Prólogo

36 3 0
                                    

ANTÔNIO



  Nos primeiros dias, era recomendável que eu checasse a foto que meu investidor me dera antes de tomar qualquer atitude que seja, afinal já fazia um bom tempo que eu não agia em campo graças a aposentadoria forçada. Aos 40 anos, sofri uma terrível queimadura por uma dessas criaturas de pés para trás e cabelos feitos de chamas.

Abaixo os meus olhos para o papel, aos poucos aquele rosto está se tornado mais familiar do que o meu próprio reflexo.

Alvo atual: Garoto de 18 anos, aparentemente ordinário.

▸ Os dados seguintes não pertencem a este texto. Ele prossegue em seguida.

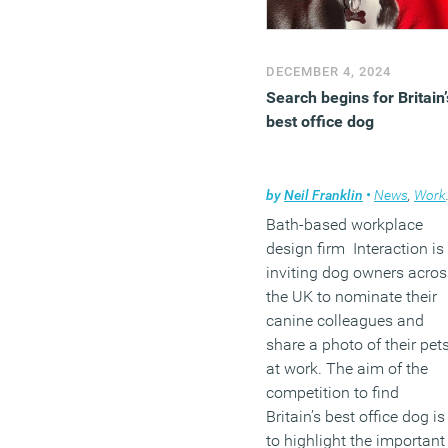
DECEMBER 4, 2024
Search begins for Britain’
best office dog
by
Neil Franklin
•
News
,
Workplace
Bath-based workplace
design firm Interaction is
inviting dog owners acros
the UK to nominate their
canine colleagues and
share a photo of their pet
at work. The aim of the
competition to find
Britain’s best office dog is
to highlight the important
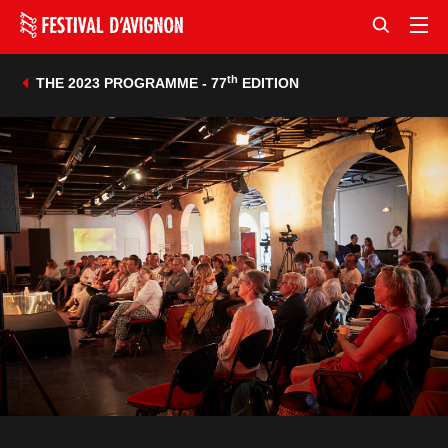
th
THE 2023 PROGRAMME - 77
EDITION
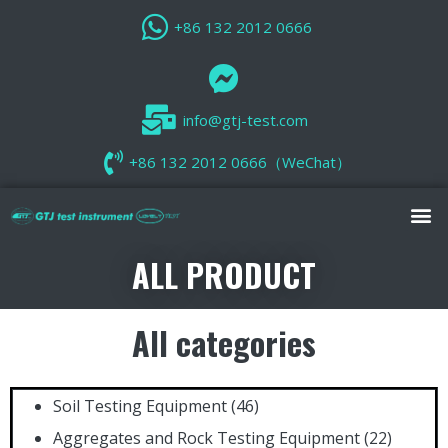
+86 132 2012 0666
info@gtj-test.com
+86 132 2012 0666（WeChat）
ALL PRODUCT
All categories
Soil Testing Equipment
(46)
Aggregates and Rock Testing Equipment
(22)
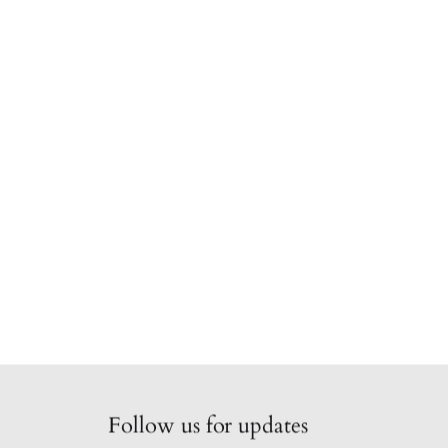
Follow us for updates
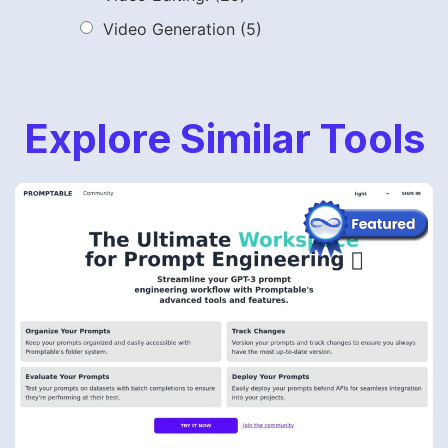
Video Generation
(5)
Explore Similar Tools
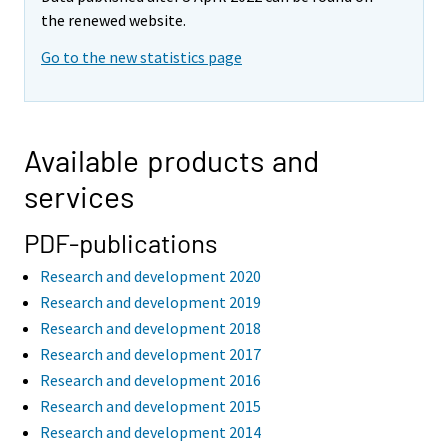
the renewed website.
Go to the new statistics page
Available products and
services
PDF-publications
Research and development 2020
Research and development 2019
Research and development 2018
Research and development 2017
Research and development 2016
Research and development 2015
Research and development 2014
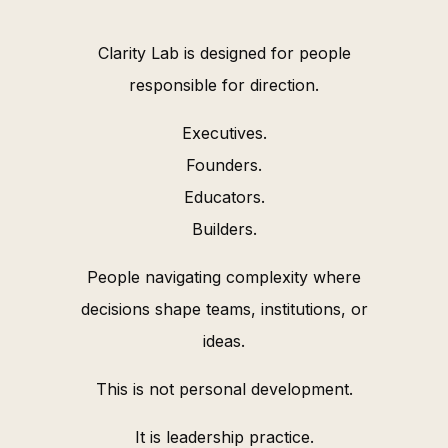
Clarity Lab is designed for people
responsible for direction.
Executives.
Founders.
Educators.
Builders.
People navigating complexity where
decisions shape teams, institutions, or
ideas.
This is not personal development.
It is leadership practice.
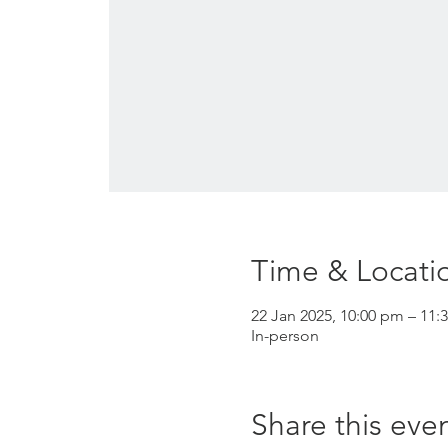
Time & Locati
22 Jan 2025, 10:00 pm – 11:
In-person
Share this eve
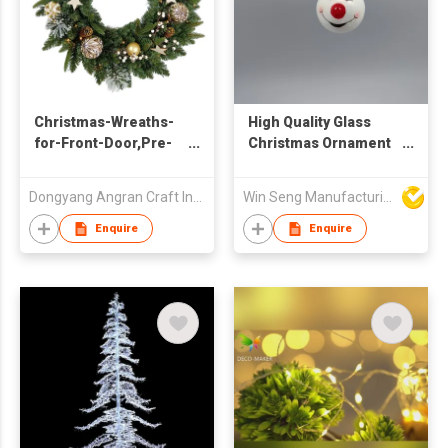
Christmas-Wreaths-
High Quality Glass
for-Front-Door,Pre-
Christmas Ornament
Lit-Christmas-
Snowman Face Light
Decorations Door
Bulb with Sequined
Dongyang Angran Craft Industry and Trade Co., Ltd.
Win Seng Manufacturing Factory Limited
Wreath with 50 LED
Graphics
Lights,Home Decor
Enquire
Enquire
Gift Wreath for Door
Mantel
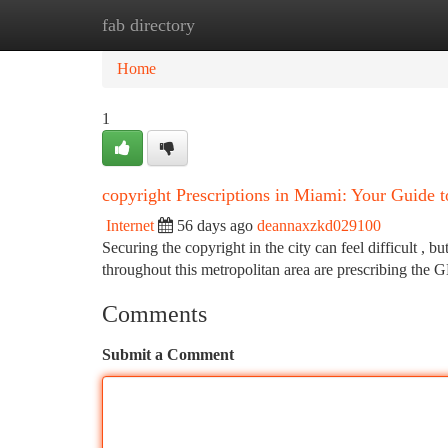
fab directory
Home
New Site Listings
Add Site
Ca
Home
1
copyright Prescriptions in Miami: Your Guide t
Internet
56 days ago
deannaxzkd029100
Securing the copyright in the city can feel difficult , b
throughout this metropolitan area are prescribing the 
Comments
Submit a Comment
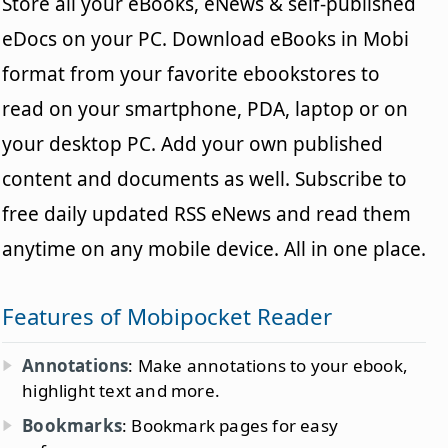
Store all your eBooks, eNews & self-published
eDocs on your PC. Download eBooks in Mobi
format from your favorite ebookstores to
read on your smartphone, PDA, laptop or on
your desktop PC. Add your own published
content and documents as well. Subscribe to
free daily updated RSS eNews and read them
anytime on any mobile device. All in one place.
Features of Mobipocket Reader
Annotations
: Make annotations to your ebook,
highlight text and more.
Bookmarks
: Bookmark pages for easy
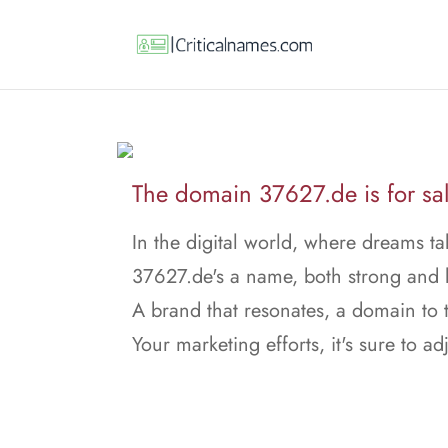
The domain 37627.de is for sal
In the digital world, where dreams ta
37627.de's a name, both strong and 
A brand that resonates, a domain to t
Your marketing efforts, it's sure to adj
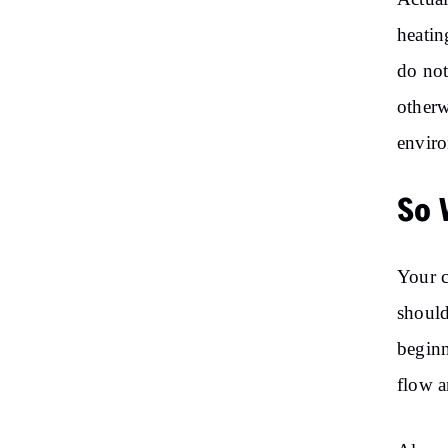
heatin
do not
otherw
envir
So 
Your c
should
beginn
flow a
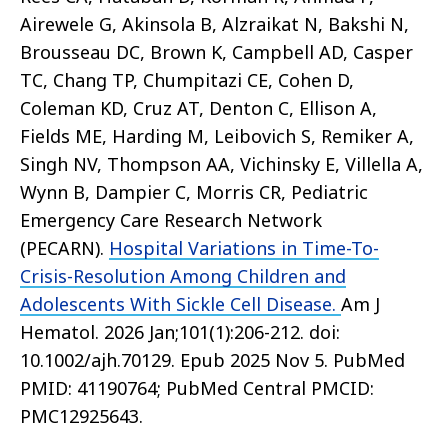
Airewele G, Akinsola B, Alzraikat N, Bakshi N,
Brousseau DC, Brown K, Campbell AD, Casper
TC, Chang TP, Chumpitazi CE, Cohen D,
Coleman KD, Cruz AT, Denton C, Ellison A,
Fields ME, Harding M, Leibovich S, Remiker A,
Singh NV, Thompson AA, Vichinsky E, Villella A,
Wynn B, Dampier C, Morris CR, Pediatric
Emergency Care Research Network
(PECARN).
Hospital Variations in Time-To-
Crisis-Resolution Among Children and
Adolescents With Sickle Cell Disease.
Am J
Hematol. 2026 Jan;101(1):206-212. doi:
10.1002/ajh.70129. Epub 2025 Nov 5. PubMed
PMID: 41190764; PubMed Central PMCID:
PMC12925643.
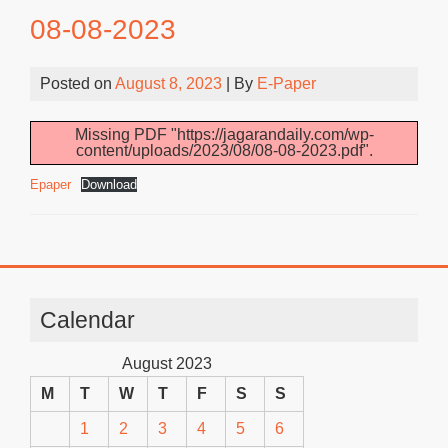
08-08-2023
Posted on
August 8, 2023
| By
E-Paper
Missing PDF "https://jagarandaily.com/wp-
content/uploads/2023/08/08-08-2023.pdf".
Epaper
Download
Calendar
August 2023
M
T
W
T
F
S
S
1
2
3
4
5
6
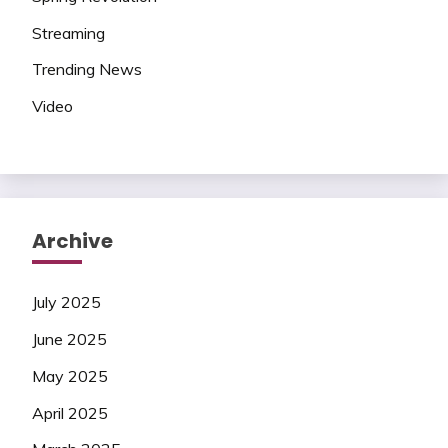
Streaming
Trending News
Video
Archive
July 2025
June 2025
May 2025
April 2025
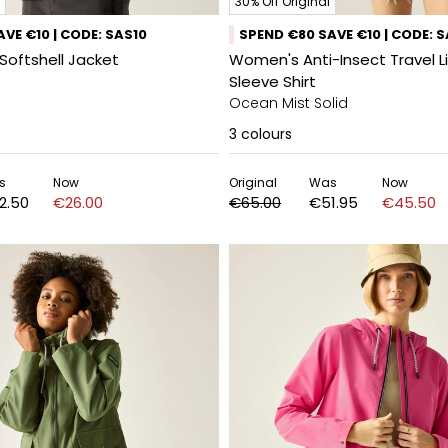
30% Off Original
VE €10 | CODE: SAS10
SPEND €80 SAVE €10 | CODE: 
Softshell Jacket
Women's Anti-Insect Travel L
Sleeve Shirt
Ocean Mist Solid
3
colours
s
Now
Original
Was
Now
2.50
€26.00
€65.00
€51.95
€45.50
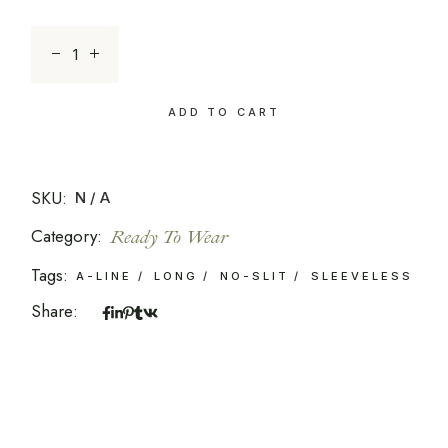
Sunset 16 quantity
ADD TO CART
SKU:
N/A
Category:
Ready To Wear
Tags:
A-LINE
LONG
NO-SLIT
SLEEVELESS
Share:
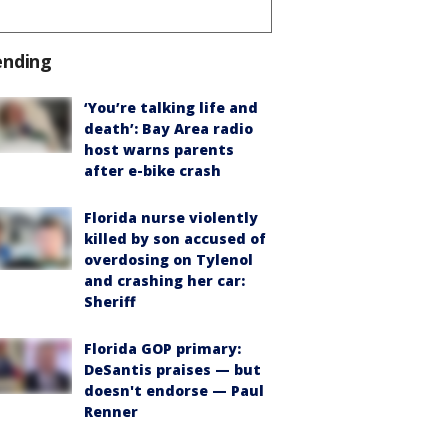
ending
‘You’re talking life and
death’: Bay Area radio
host warns parents
after e-bike crash
Florida nurse violently
killed by son accused of
overdosing on Tylenol
and crashing her car:
Sheriff
Florida GOP primary:
DeSantis praises — but
doesn't endorse — Paul
Renner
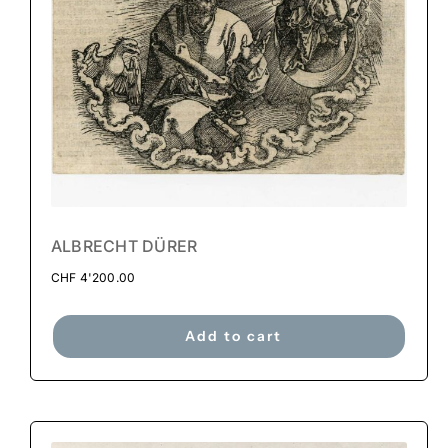
ALBRECHT DÜRER
CHF
4'200.00
Add to cart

Mas não pra mim.

Me lembro perfeitamente do testemunho exagerado e choroso da mulher que me contratou,  pintando o menino como o próprio mal encarnado. Compreensível, mas tento não me deixar levar por esses comentários e permanecer centrado.

Já vi um desses antes, há muito tempo. Nos dias de hoje, são praticamente extintos. E mesmo com toda a bagagem que possuo, ainda me deixa surpreso saber que debaixo daquele monte de ossos, pele e espinhas, se esconde uma criatura bestial capaz de matar utilizando somente suas garras. Não que eu esteja hesitando em tirar mais um desses do mundo. Jamais! Sei bem o mal que esses seres causam. Eu só não imaginava que encontraria um que se disfarçasse tão bem de cidadão humano.

Hoje, chego na escola mais cedo do que o usual, meus pés praticamente voam pelos degraus da escadaria da entrada dos fundos. Me direciono ao banheiro caminhando com passos rápidos, em minha mente o plano se repassa.

Visto o meu uniforme rapidamente checando o meu relógio sempre que posso, o tempo não está ao meu favor.

Percorro os corredores me direcionando até o quarto com materiais de limpeza. Após alguns dias trabalhando aqui e observando bem o alvo, posso dizer que conheço o horário de saída e chegada daquela criatura, de cor. Tenho sorte dele ser um ser de hábitos rotineiros.

Passo por alguns professores e os cumprimento com um aceno de cabeça. Chego a sala, e retiro a minha mochila das costas. Pego o esfregão, o balde e depois a garrafa que coloquei dentro da mochila.

Checo meu relógio novamente, está quase na hora.

Tenho pouco tempo para preparar tudo.

Destampo a garrafa e preencho o balde com a água benzida. Saio dali e me direciono a porta lateral por onde geralmente a criatura costuma chegar acompanhada de meros humanos que não tem a mínima ideia do que ele realmente é. O alvo os chama de amigos, mas duvido que eles ainda os seriam se soubessem de seu segredinho.

Solto um suspiro me sentindo tenso. Agora só resta aguardar.

Margarida, a porteira me cumprimenta e me pergunta alguma coisa que não presto atenção. Agora não, Margarida!

Diante de minha hostilidade, a mulher logo se retira, o que foi a melhor coisa que ela fez até agora. 

Respiro bem fundo, me concentro em manter a calma. Ouvi uma vez, que coisas como o menino pode ouvir até os batimentos cardíacos alheios.

Inacreditável. Uma aberração!

Aos olhos dos outros, ele era obviamente apenas um garoto. Estudante do último ano do ensino médio, rodeado de amigos, comunicativo, mas muito esquentadinho. Soube assim que o vi, que tinha que buscar um modo discreto de chegar até ele sem ser notado, na minha idade eu não teria chance em uma luta de punhos com uma coisa assim. Porém, antes de tudo eu tinha que confirmar que ele é de fato o que me falaram. Sendo assim, apelo para os métodos de testes.

Desde que cheguei, tratei de testá-lo de várias formas pois afinal a minha contratante, afetada pela idade não era de se confiar cegamente. A estratégia foi entrar na cozinha e conseguir fazer com que usassem água benzida para cozinhar as refeições daquele dia. Durante os recreios seguintes, limpei o chão nas bordas do refeitório mais de duas vezes, o piso ficou reluzindo. Mas nenhum sinal de algo paranormal da parte do alvo, nada de olhos brilhando, garras, ou dentes pontudos. O menino tomou dois copos de suco e comeu muito bem as comidas que as cozinheiras fizeram com a água benzida e nada aconteceu.